The Writing on the Wall: How one boy, may father, survived the Holocaust by Juliet Rieden       $38
In 1938, as the Nazis were marching on Prague, a Jewish couple made  a heartbreaking decision that would save their eight-year-old son's life but destroy their family. Years later, that son's daughter finds her family name repeated many times over on the Holocaust memorial on the wall wall of the Pinkas Synagogue in Prague. She traces the grim fate of cousins and aunts and uncles through the archives of Auschwitz and Theresienstadt.

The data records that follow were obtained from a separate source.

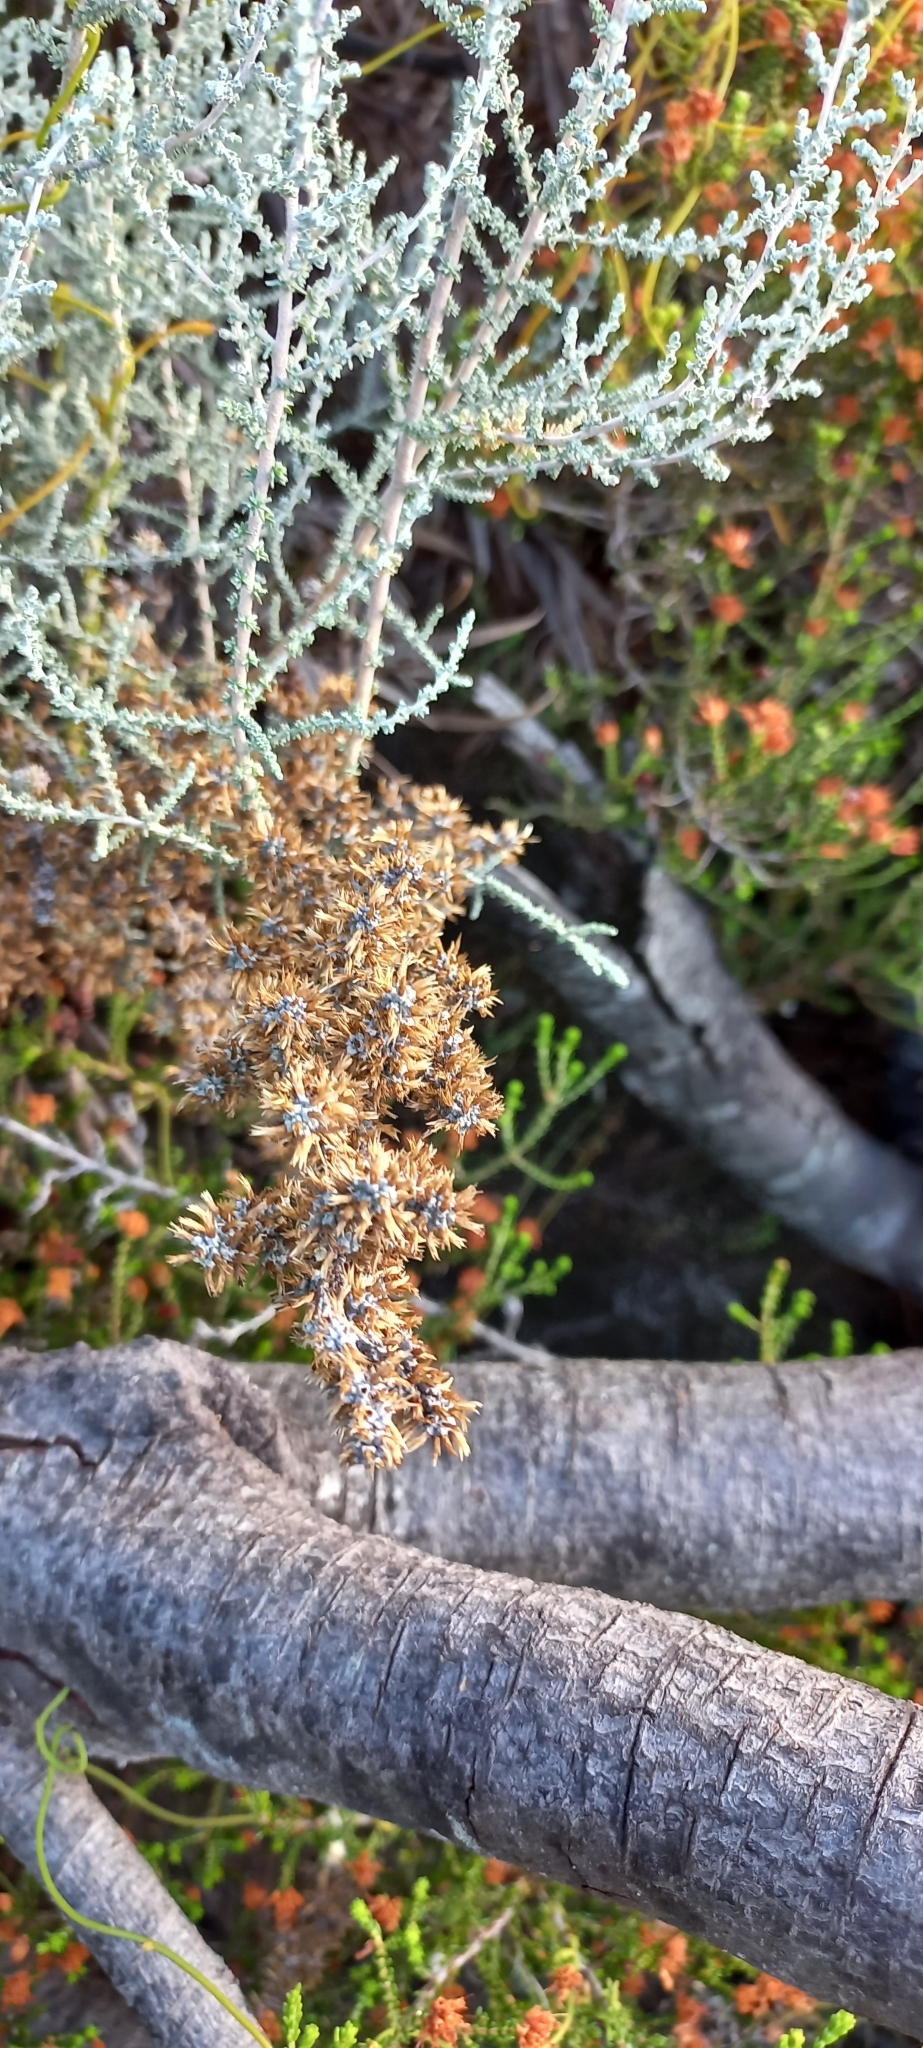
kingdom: Plantae
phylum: Tracheophyta
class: Magnoliopsida
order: Asterales
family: Asteraceae
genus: Seriphium
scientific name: Seriphium plumosum
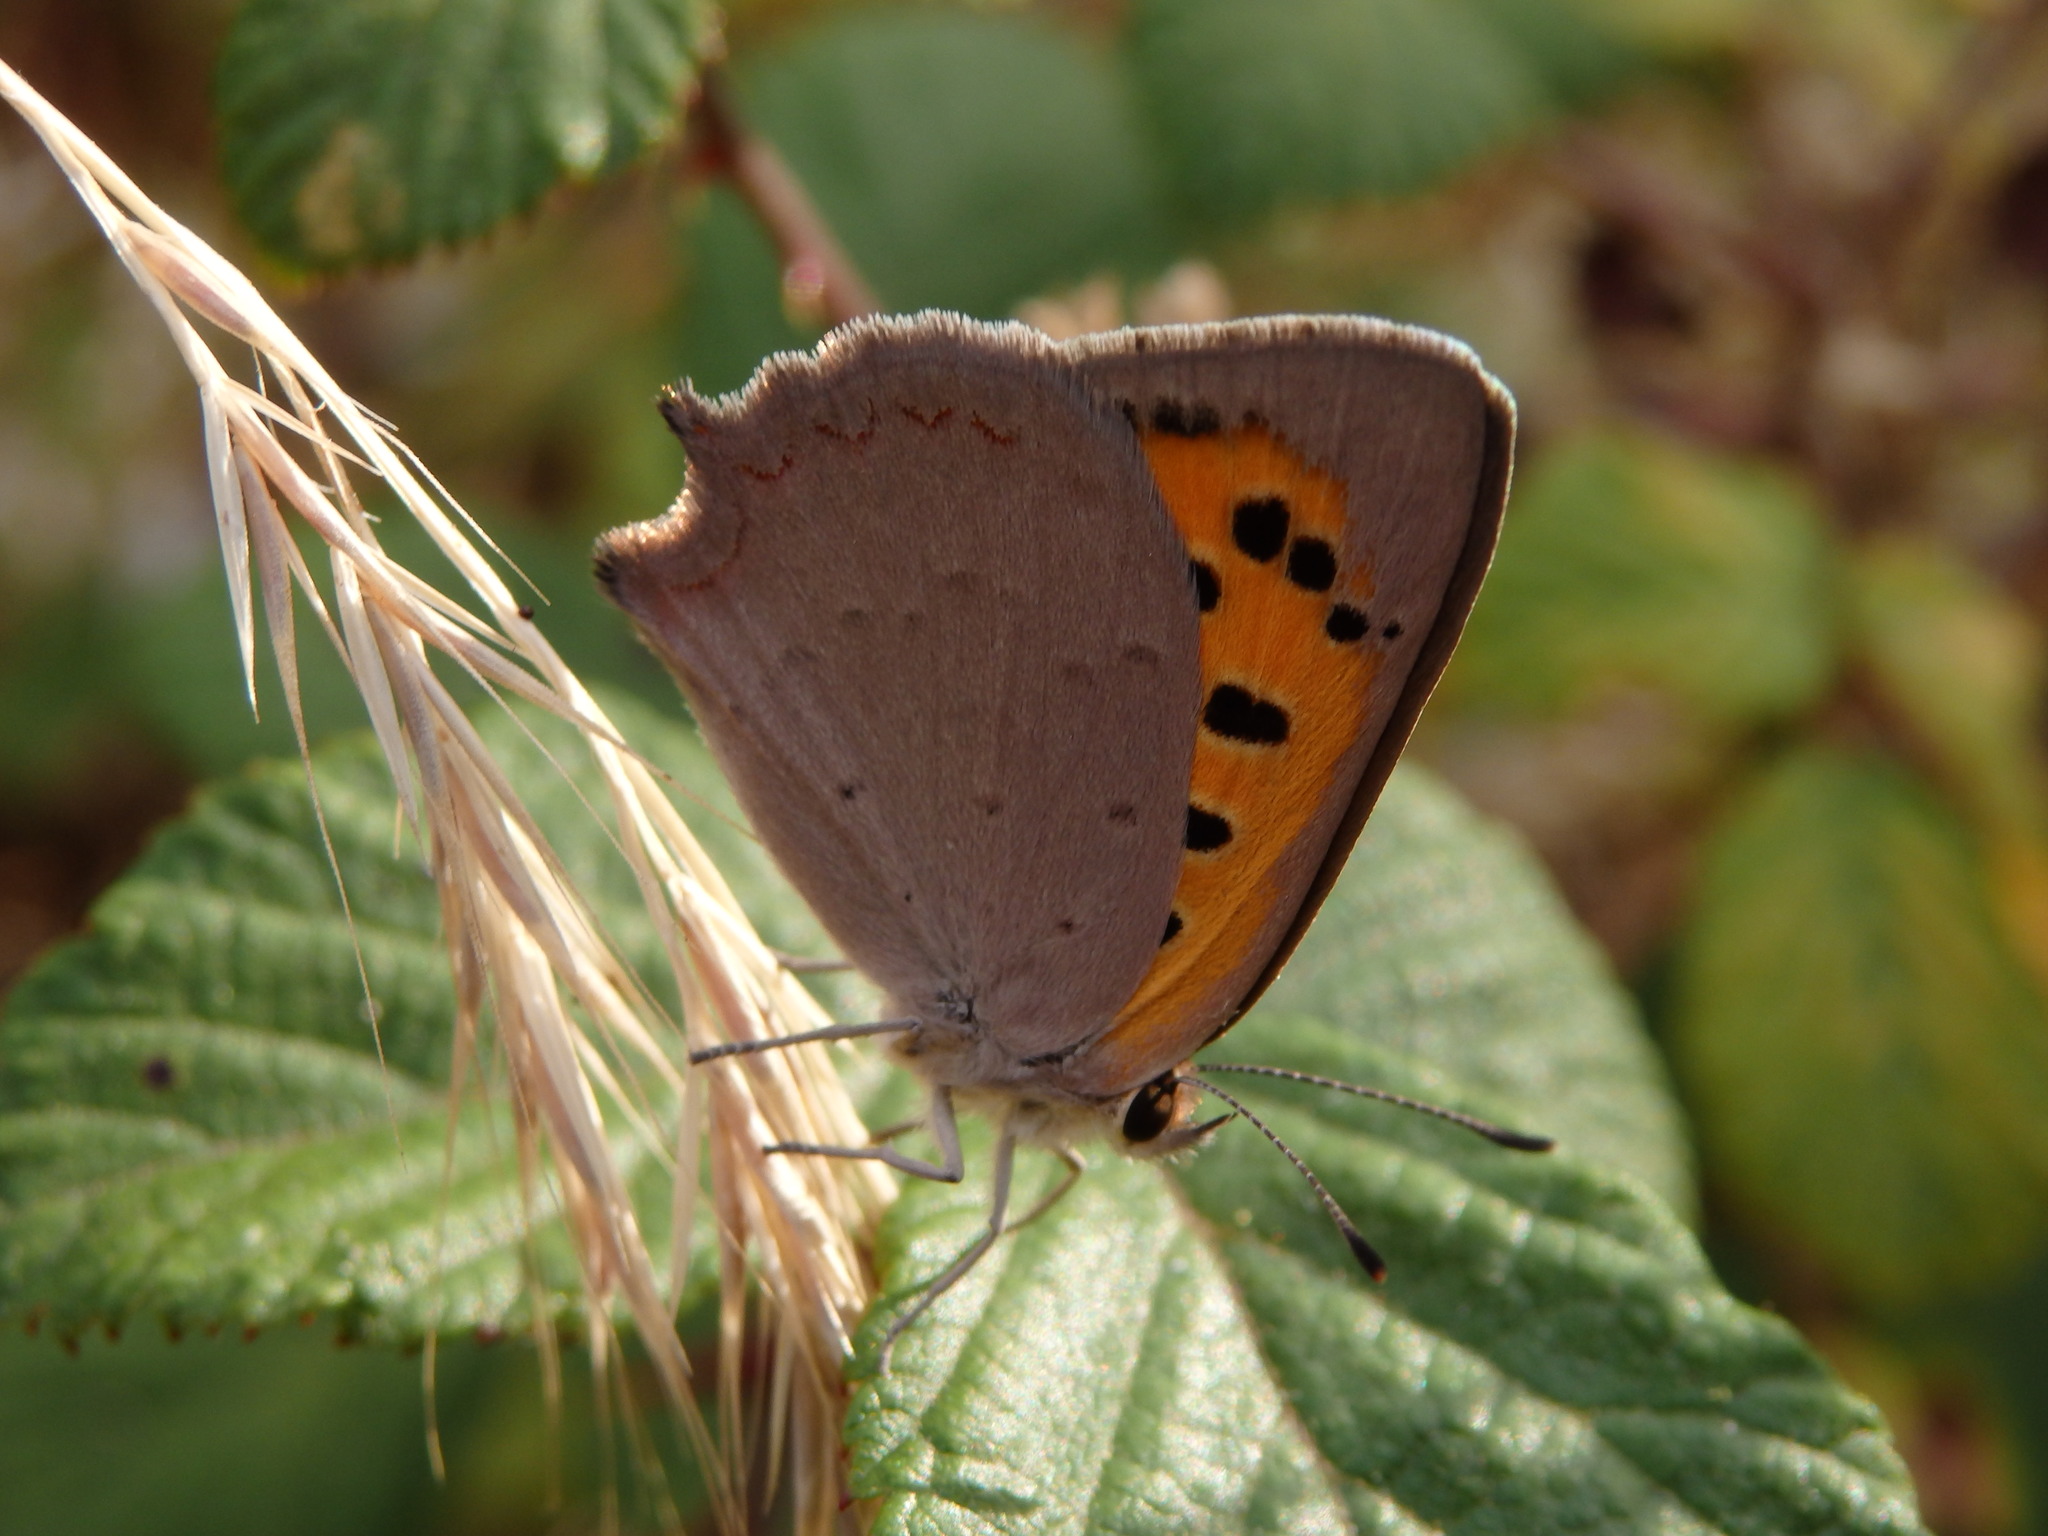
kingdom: Animalia
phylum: Arthropoda
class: Insecta
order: Lepidoptera
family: Lycaenidae
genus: Lycaena
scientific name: Lycaena phlaeas
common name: Small copper
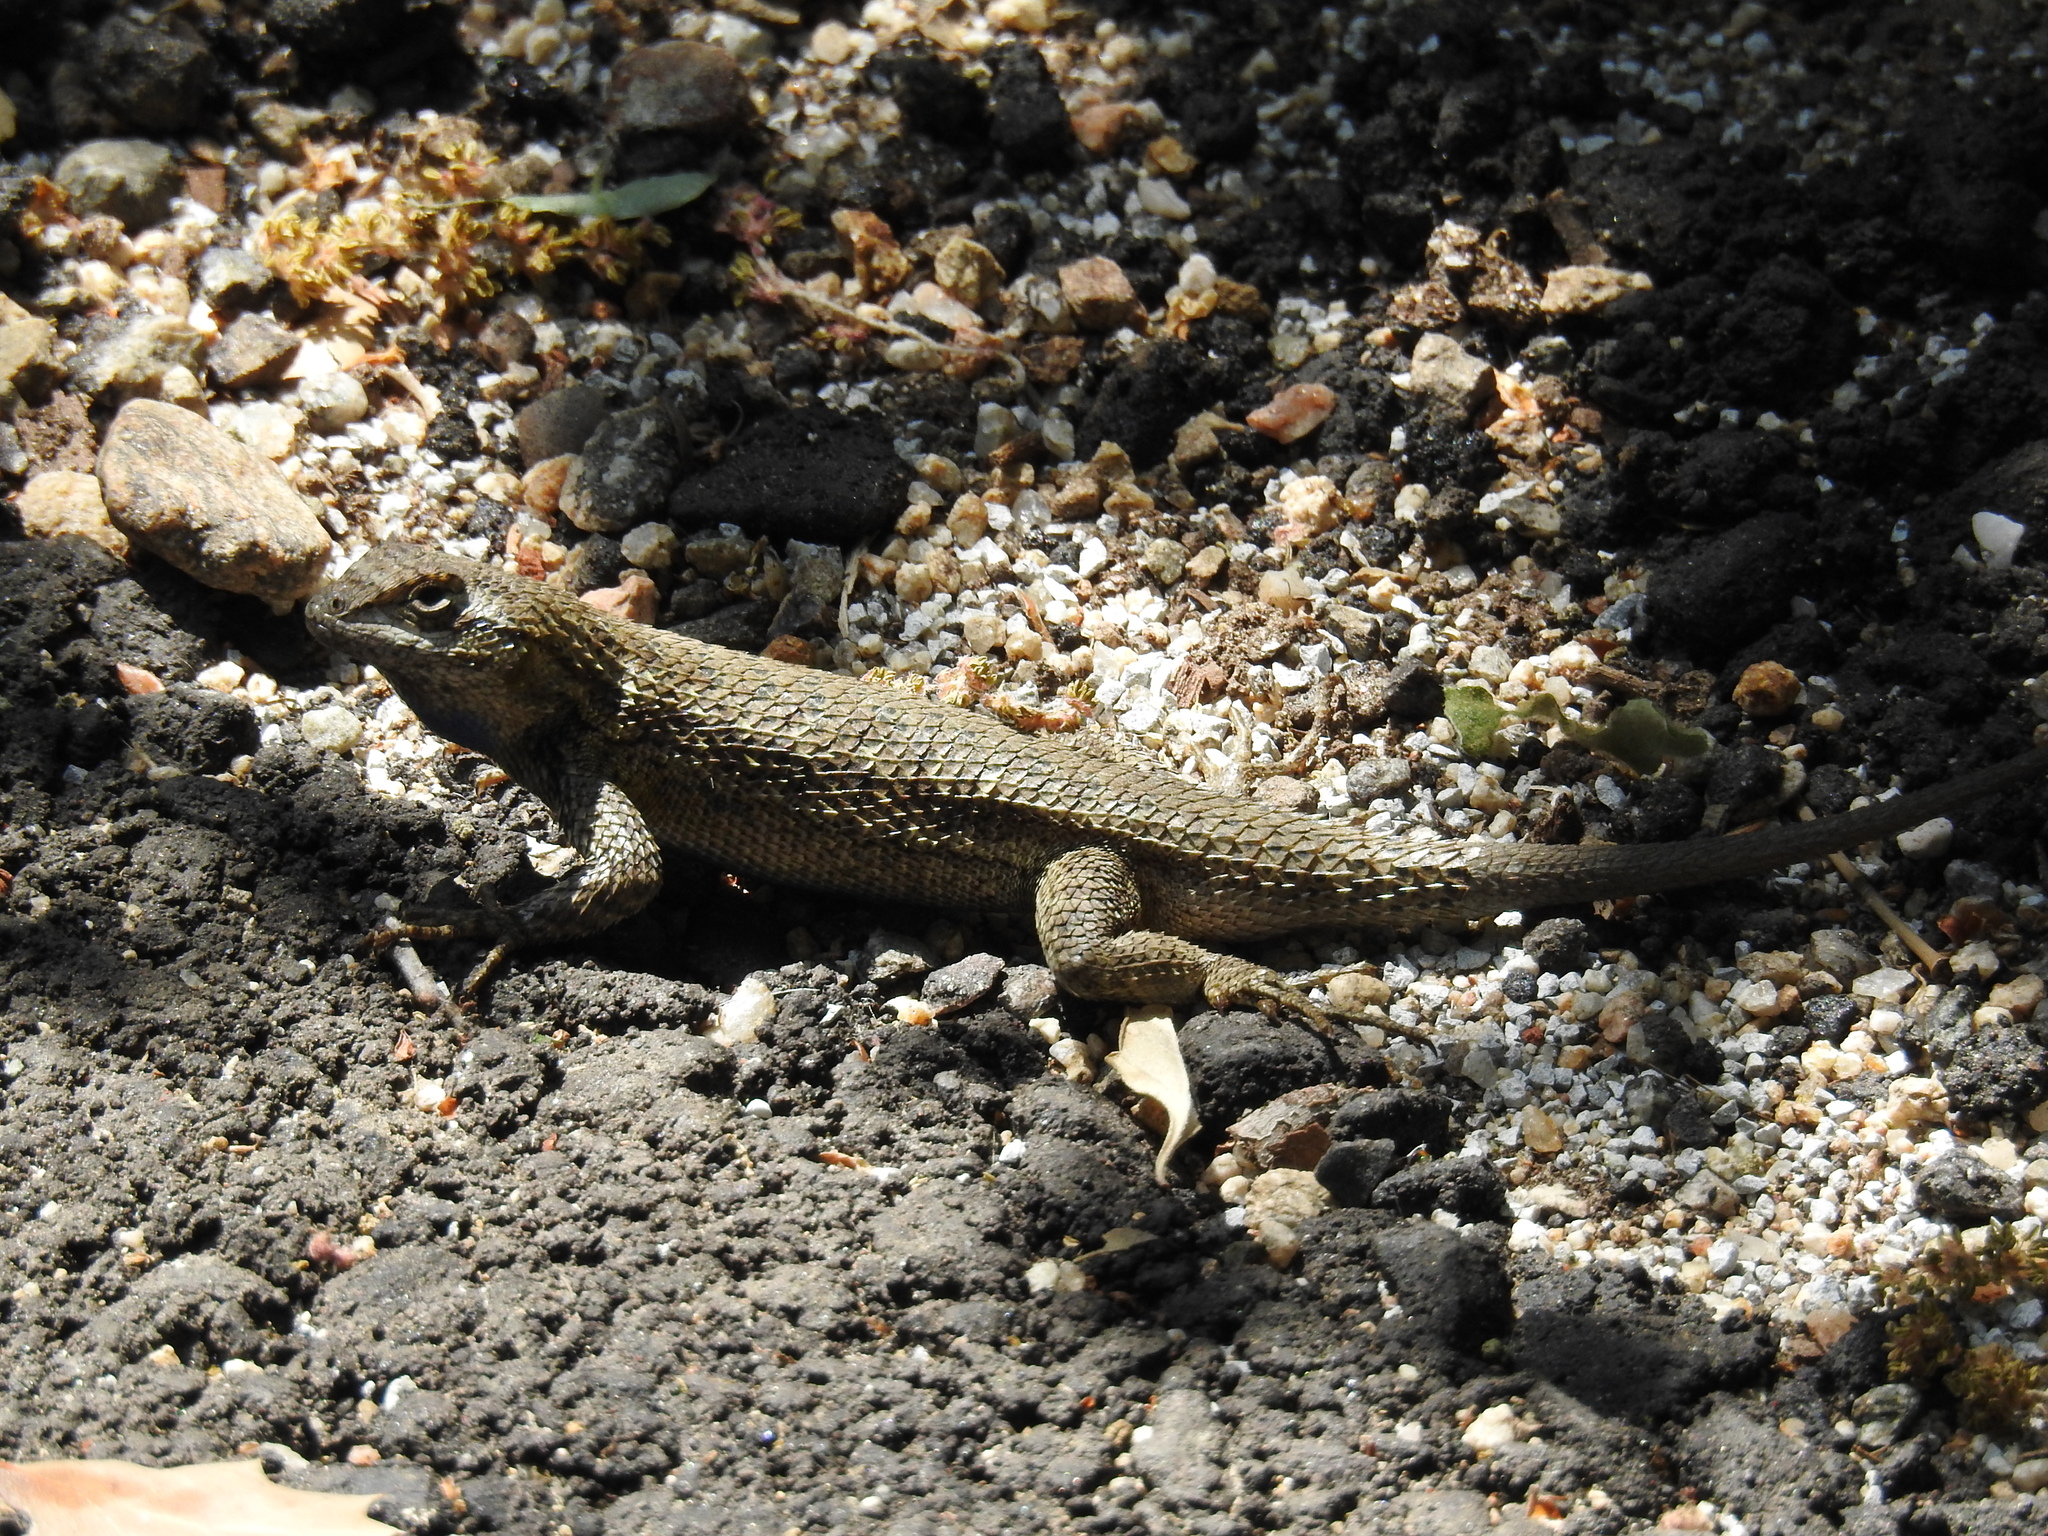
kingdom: Animalia
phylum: Chordata
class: Squamata
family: Phrynosomatidae
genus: Sceloporus
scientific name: Sceloporus occidentalis
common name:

Awatea and the Kawa Gang by Fraser Smith         $25
Can Awatea and his friends foil the poachers during their school holidays? The exciting sequel to Awatea's Treasure


The New Populism: Democracy stares into the abyss by Marco Revelli        $27
The word 'populism' has come to cover all manner of sins. Yet despite the prevalence of its use, it is often difficult to understand what connects its various supposed expressions. From Syriza to Trump and from Podemos to Brexit, the electoral earthquakes of recent years have often been grouped under this term. But what actually defines 'populism'? Is it an ideology, a form of organisation, or a mentality? Marco Revelli seeks to answer this question by getting to grips with the historical dynamics of so-called 'populist' movements. While in the early days of democracy, populism sought to represent classes and social layers who asserted their political role for the first time, in today's post-democratic climate, it instead expresses the grievances of those who had until recently felt that they were included. Having lost their power, the disinherited embrace not a political alternative to -isms like liberalism or socialism, but a populist mood of discontent. The new populism is the 'formless form' that protest and grievance assume in the era of financialisation, in the era where the atomised masses lack voice or organisation. 
Superheavy: Making and breaking the periodic table by Kit Chapman        $33
Creating an element is no easy feat. It's the equivalent of firing six trillion bullets a second at a needle in a haystack, hoping the bullet and needle somehow fuse together, then catching it in less than a thousandth of a second — after which it's gone forever. From the first elements past uranium and their role in the atomic bomb to the latest discoveries stretching our chemical world, this book reveals the stories lurking at the edges of the periodic table.